Carroll on Benedict
James Carroll has an excellent essay in the Boston Globe engaging Pope Benedict’s recent speech in Germany. An excerpt to catch your interest:
"Even abstracting from the offending citation, the pope's lecture reveals a deeper and insulting problem. Benedict properly affirms the rationality of faith, and the corollary that faith should be spread by reasoned argument and not by violent coercion. But he does so as a way of positing Christian superiority to other faiths.
That was the point of the passing comparison with Islam -- which, supposedly, is irrational and therefore intrinsically violent, unlike Christianity which is rational and intrinsically eschews coercion.
But this ignores history: Christianity, beginning with Constantine and continuing through the Crusades up until the Enlightenment, routinely ``spread by the sword the faith" it preached; Islam sponsored rare religious amity among Jews, Christians, and Muslims in the very period from which the insulting quote comes.

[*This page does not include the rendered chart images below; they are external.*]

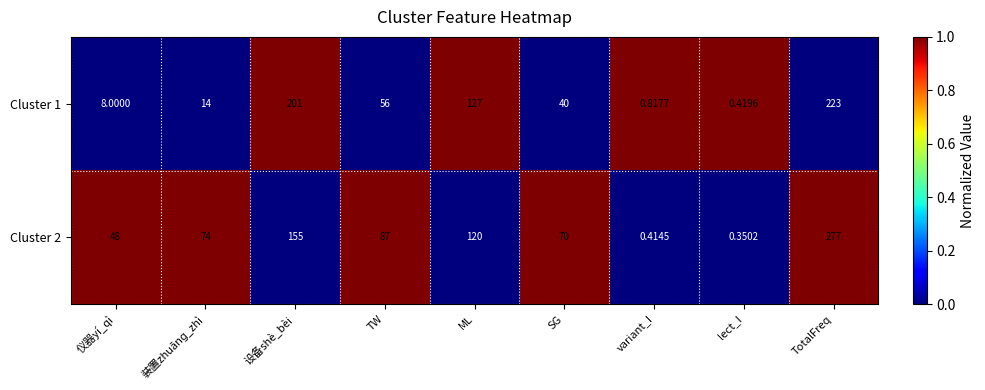

Which series has the largest range (max minus min)?

Cluster 2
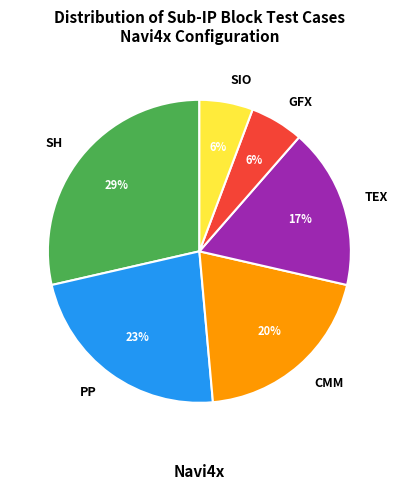

Which category has the biggest portion of the pie?

SH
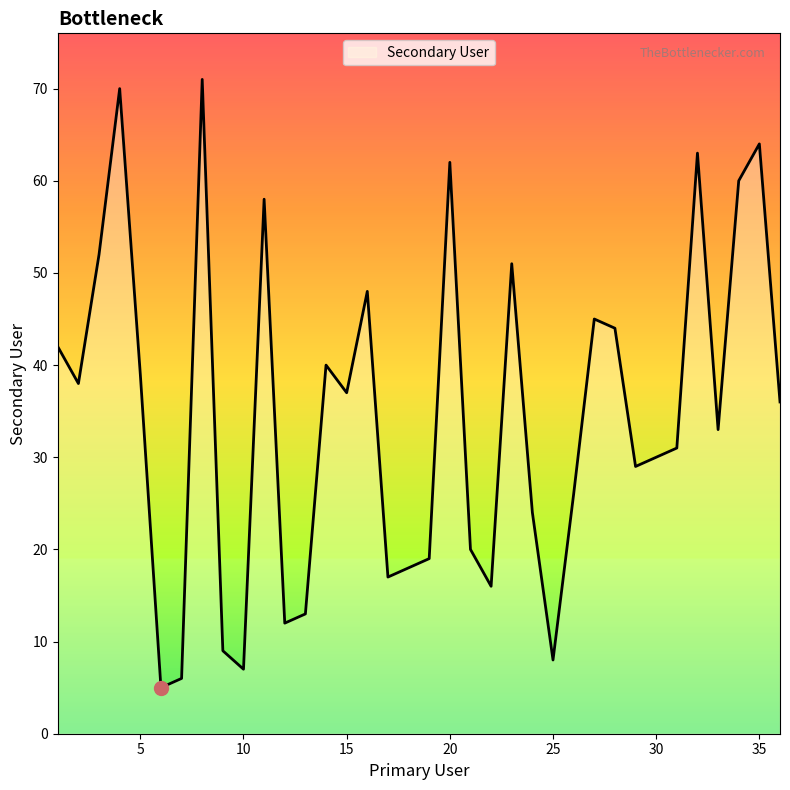

What is the difference between the second highest and minimum values?

65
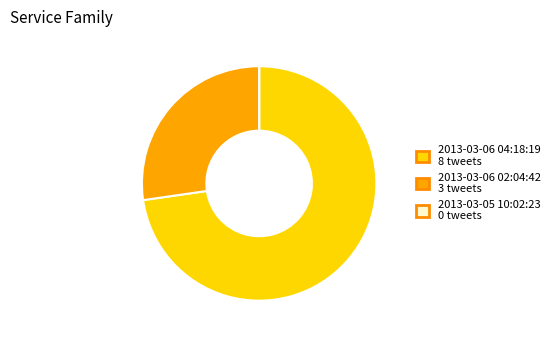

The 2013-03-06 02:04:42 3 tweets slice represents 27% of the pie. True or false?

True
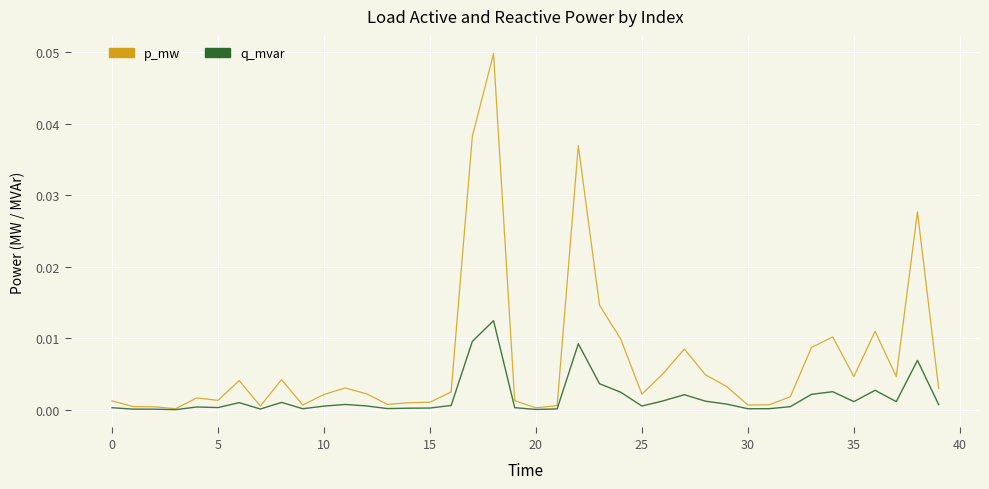

Which series has the largest range (max minus min)?

p_mw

More significant, though, for any discussion of reason and faith is the fact that Christian theology's breakthrough embrace of the rational method, typified by St. Thomas Aquinas's appropriation of Aristotle, and summarized by Benedict as ``this inner rapprochement between Biblical faith and Greek philosophical inquiry," was made possible by such Islamic scholars as Averroes, whose translations of Aristotle rescued that precious tradition for the Latin West."
Perhaps Benedict's speech might actually spark some historical interest. Part of our current dilemma is precisely our inability to attend to history.